There is material below. Print exactly the lines starting at the line with "8: (293, 289, 1.38)" and ending at the line with "39: (305, 244, 1.36)", ends included, and no others.

EXERCISE DATA Block Start

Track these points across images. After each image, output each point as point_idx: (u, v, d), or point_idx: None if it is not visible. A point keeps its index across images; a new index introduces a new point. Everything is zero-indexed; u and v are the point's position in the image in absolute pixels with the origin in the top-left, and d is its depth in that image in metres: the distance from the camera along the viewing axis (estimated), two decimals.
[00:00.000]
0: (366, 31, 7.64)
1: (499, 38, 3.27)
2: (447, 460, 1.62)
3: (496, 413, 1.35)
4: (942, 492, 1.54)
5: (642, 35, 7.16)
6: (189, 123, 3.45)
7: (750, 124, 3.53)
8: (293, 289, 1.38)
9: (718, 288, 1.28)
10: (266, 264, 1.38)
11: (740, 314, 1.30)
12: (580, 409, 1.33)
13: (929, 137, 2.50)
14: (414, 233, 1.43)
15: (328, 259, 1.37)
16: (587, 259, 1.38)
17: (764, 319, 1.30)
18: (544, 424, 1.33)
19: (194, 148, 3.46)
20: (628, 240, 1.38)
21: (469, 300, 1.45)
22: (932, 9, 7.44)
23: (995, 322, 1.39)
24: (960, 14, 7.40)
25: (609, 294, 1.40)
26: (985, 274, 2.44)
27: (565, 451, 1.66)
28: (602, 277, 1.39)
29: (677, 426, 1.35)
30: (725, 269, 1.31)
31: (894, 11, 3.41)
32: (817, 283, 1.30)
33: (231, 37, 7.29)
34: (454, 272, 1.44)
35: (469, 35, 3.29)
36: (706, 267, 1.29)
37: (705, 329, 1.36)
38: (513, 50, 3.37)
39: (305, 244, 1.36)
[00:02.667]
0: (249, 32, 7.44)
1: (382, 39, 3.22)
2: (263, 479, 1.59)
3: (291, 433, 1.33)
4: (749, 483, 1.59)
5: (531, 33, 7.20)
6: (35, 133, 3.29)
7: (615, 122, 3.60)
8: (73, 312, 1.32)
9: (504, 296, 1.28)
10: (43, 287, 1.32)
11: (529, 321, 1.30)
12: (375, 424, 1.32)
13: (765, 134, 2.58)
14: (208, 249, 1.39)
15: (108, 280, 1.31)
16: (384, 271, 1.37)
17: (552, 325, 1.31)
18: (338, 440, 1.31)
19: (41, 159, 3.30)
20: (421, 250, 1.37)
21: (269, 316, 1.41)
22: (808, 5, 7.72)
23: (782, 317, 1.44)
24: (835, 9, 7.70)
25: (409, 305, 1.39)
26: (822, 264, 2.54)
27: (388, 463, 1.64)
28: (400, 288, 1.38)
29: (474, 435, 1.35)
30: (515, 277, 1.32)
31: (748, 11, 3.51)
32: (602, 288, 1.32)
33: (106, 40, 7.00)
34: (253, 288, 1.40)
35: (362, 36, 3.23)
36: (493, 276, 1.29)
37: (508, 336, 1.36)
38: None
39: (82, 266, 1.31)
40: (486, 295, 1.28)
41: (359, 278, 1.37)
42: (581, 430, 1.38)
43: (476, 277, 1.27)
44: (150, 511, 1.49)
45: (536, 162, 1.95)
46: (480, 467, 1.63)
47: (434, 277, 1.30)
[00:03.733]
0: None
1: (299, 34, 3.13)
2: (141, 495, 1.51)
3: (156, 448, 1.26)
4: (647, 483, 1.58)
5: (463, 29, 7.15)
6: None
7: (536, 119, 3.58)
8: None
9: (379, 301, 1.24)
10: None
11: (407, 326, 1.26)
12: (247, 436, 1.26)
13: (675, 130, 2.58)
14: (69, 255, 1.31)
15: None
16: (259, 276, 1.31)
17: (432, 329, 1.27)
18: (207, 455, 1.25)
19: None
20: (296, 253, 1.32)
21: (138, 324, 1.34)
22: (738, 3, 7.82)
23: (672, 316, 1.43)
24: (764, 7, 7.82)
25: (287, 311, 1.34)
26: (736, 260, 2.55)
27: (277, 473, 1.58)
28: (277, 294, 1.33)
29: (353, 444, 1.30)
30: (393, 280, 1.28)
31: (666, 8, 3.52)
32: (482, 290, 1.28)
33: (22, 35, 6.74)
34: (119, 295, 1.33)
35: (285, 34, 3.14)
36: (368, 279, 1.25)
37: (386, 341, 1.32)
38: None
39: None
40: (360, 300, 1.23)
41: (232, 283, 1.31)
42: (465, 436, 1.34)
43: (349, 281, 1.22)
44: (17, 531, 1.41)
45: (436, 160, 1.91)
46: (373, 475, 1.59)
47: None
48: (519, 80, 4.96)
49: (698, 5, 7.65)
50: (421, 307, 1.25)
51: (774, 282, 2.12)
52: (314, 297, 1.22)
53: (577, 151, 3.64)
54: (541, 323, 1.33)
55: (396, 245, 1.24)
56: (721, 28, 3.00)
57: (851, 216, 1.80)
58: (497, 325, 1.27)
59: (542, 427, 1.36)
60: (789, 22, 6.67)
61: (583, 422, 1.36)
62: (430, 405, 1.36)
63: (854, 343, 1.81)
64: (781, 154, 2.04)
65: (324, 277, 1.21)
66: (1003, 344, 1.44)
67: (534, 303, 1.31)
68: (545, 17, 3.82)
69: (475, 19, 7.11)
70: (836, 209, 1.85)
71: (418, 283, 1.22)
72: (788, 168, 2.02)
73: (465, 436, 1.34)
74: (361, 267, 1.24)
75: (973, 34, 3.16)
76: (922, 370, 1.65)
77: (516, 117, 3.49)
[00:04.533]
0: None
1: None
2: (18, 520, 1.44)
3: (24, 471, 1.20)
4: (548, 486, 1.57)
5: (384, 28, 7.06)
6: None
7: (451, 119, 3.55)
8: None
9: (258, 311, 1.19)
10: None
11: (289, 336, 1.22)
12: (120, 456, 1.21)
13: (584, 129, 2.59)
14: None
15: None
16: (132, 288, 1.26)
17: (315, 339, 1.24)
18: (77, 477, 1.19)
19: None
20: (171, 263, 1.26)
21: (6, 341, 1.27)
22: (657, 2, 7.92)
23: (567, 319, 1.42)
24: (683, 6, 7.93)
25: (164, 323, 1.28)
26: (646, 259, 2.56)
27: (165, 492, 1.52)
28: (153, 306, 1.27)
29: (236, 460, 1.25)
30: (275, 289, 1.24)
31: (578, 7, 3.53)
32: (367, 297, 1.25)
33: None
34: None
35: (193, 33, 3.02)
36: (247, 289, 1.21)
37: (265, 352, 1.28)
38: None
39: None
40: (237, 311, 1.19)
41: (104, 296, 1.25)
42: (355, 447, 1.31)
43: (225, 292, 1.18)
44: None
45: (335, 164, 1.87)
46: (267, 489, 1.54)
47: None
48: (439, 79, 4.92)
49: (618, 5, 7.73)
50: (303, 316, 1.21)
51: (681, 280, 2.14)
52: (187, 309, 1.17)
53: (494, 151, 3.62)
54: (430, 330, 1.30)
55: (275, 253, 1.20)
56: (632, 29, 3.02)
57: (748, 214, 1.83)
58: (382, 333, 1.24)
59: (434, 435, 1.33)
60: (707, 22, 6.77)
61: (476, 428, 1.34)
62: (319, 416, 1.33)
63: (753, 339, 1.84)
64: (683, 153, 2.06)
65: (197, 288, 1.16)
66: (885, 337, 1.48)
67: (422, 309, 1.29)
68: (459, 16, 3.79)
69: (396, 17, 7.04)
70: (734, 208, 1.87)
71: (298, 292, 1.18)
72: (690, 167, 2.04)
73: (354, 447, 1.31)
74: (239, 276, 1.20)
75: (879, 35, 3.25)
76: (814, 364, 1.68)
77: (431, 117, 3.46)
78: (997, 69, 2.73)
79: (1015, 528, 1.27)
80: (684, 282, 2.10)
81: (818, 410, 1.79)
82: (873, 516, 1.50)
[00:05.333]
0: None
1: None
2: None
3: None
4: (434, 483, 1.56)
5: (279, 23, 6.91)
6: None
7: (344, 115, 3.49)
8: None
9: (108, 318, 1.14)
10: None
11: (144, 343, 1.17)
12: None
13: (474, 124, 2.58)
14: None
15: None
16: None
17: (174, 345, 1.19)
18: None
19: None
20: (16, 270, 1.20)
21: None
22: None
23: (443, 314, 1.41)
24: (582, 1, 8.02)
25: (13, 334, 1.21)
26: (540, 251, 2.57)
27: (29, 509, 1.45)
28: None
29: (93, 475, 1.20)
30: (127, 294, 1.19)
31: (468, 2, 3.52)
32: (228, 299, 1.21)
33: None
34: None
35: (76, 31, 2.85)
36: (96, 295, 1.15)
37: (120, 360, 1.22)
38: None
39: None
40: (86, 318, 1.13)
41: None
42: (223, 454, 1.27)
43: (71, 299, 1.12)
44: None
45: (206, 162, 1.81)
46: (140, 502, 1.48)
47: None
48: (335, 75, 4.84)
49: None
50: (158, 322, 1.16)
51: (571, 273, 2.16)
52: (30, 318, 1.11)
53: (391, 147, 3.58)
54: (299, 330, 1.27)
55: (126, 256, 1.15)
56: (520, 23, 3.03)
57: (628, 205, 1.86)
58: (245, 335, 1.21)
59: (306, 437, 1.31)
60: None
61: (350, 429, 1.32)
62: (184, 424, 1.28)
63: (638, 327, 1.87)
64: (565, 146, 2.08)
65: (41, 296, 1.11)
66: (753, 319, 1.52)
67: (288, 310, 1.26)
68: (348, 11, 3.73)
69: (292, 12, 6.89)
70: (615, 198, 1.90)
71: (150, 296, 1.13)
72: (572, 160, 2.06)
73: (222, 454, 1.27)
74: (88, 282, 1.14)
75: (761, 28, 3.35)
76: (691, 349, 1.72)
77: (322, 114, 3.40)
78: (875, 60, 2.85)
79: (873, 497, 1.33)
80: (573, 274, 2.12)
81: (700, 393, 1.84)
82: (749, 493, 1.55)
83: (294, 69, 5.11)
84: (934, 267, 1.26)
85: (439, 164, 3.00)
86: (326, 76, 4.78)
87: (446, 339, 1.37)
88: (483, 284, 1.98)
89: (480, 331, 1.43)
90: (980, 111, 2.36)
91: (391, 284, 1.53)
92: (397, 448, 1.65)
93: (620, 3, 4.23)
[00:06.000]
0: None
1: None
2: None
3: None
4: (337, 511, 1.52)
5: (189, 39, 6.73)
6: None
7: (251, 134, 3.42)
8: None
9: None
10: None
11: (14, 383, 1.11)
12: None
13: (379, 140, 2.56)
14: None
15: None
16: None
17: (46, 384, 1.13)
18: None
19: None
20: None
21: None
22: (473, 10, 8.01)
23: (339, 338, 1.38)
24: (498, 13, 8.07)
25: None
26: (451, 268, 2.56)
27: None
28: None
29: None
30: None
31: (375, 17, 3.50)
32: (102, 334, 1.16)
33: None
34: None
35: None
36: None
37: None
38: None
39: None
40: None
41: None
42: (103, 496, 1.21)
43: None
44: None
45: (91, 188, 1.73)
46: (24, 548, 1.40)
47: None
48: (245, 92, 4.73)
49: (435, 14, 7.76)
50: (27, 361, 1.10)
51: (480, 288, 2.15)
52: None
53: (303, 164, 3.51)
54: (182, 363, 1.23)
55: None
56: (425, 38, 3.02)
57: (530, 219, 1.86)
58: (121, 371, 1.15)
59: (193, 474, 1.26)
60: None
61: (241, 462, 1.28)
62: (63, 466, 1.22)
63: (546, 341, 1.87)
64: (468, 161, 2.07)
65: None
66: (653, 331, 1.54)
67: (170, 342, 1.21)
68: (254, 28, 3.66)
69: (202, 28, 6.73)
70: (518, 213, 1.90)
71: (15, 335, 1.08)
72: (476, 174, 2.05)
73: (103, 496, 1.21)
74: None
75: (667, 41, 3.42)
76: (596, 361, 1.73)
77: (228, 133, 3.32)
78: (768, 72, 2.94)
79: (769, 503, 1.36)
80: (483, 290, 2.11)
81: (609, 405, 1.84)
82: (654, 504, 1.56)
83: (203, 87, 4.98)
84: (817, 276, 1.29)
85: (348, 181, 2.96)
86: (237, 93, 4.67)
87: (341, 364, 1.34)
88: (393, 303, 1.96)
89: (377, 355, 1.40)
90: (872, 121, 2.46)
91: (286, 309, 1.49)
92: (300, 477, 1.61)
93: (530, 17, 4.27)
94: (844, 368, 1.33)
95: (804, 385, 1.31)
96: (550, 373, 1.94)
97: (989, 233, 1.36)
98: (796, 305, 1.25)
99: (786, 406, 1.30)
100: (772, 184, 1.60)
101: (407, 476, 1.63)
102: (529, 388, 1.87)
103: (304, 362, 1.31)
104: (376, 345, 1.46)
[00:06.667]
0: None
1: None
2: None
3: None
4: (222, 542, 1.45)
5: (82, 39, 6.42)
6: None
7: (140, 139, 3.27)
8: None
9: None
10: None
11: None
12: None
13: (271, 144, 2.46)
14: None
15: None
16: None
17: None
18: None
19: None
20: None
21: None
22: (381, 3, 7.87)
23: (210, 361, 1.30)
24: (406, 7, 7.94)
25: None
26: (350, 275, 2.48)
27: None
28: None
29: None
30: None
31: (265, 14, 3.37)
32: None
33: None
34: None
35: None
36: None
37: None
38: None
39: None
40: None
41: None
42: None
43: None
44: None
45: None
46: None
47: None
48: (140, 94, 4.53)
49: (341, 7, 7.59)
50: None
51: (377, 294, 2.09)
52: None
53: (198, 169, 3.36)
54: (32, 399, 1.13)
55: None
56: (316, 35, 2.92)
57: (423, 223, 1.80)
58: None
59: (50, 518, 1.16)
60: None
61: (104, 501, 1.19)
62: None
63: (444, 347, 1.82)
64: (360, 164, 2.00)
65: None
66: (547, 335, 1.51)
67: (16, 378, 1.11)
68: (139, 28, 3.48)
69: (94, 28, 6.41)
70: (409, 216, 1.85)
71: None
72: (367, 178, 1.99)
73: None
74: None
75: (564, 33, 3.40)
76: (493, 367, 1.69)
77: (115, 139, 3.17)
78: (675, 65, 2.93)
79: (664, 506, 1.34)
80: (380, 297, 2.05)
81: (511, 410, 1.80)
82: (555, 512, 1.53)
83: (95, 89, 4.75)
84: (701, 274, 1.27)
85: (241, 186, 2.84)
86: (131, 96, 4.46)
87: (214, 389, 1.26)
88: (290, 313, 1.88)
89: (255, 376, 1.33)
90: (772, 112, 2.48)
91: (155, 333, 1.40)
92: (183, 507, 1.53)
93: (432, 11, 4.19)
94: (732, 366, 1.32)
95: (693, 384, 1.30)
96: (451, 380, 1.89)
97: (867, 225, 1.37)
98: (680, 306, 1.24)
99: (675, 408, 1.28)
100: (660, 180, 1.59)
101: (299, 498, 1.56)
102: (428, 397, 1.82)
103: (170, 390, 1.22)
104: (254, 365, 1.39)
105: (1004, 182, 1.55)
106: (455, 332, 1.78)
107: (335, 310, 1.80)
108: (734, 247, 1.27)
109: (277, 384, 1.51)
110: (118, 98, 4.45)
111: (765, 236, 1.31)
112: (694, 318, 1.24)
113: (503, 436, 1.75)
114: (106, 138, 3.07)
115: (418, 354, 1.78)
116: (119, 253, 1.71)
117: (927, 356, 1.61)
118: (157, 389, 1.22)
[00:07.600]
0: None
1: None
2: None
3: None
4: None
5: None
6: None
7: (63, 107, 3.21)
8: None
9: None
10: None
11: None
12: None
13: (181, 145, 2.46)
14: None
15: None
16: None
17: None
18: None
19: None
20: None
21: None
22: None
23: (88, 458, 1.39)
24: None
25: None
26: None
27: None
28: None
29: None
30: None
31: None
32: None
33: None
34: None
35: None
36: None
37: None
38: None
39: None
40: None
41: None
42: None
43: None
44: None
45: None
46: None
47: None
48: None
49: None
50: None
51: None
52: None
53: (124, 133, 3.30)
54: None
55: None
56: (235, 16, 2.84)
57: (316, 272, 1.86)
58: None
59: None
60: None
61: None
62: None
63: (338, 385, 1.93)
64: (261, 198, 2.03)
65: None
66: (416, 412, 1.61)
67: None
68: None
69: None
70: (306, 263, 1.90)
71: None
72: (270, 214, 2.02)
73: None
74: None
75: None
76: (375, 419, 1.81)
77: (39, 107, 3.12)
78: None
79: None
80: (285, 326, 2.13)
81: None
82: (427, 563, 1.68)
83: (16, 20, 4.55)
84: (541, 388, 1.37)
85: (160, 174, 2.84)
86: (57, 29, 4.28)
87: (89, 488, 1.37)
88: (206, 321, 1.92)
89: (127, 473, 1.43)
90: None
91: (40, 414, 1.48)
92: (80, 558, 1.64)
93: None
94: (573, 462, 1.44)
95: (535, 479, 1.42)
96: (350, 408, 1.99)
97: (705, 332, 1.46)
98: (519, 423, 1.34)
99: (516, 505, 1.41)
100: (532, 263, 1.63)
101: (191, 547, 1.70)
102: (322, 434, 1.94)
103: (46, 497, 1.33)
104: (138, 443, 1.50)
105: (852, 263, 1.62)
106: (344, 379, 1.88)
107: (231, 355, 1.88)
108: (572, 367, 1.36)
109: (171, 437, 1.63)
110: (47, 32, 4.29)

EXERCISE DATA Block End

WRITTEN ANSWER —
8: (293, 289, 1.38)
9: (718, 288, 1.28)
10: (266, 264, 1.38)
11: (740, 314, 1.30)
12: (580, 409, 1.33)
13: (929, 137, 2.50)
14: (414, 233, 1.43)
15: (328, 259, 1.37)
16: (587, 259, 1.38)
17: (764, 319, 1.30)
18: (544, 424, 1.33)
19: (194, 148, 3.46)
20: (628, 240, 1.38)
21: (469, 300, 1.45)
22: (932, 9, 7.44)
23: (995, 322, 1.39)
24: (960, 14, 7.40)
25: (609, 294, 1.40)
26: (985, 274, 2.44)
27: (565, 451, 1.66)
28: (602, 277, 1.39)
29: (677, 426, 1.35)
30: (725, 269, 1.31)
31: (894, 11, 3.41)
32: (817, 283, 1.30)
33: (231, 37, 7.29)
34: (454, 272, 1.44)
35: (469, 35, 3.29)
36: (706, 267, 1.29)
37: (705, 329, 1.36)
38: (513, 50, 3.37)
39: (305, 244, 1.36)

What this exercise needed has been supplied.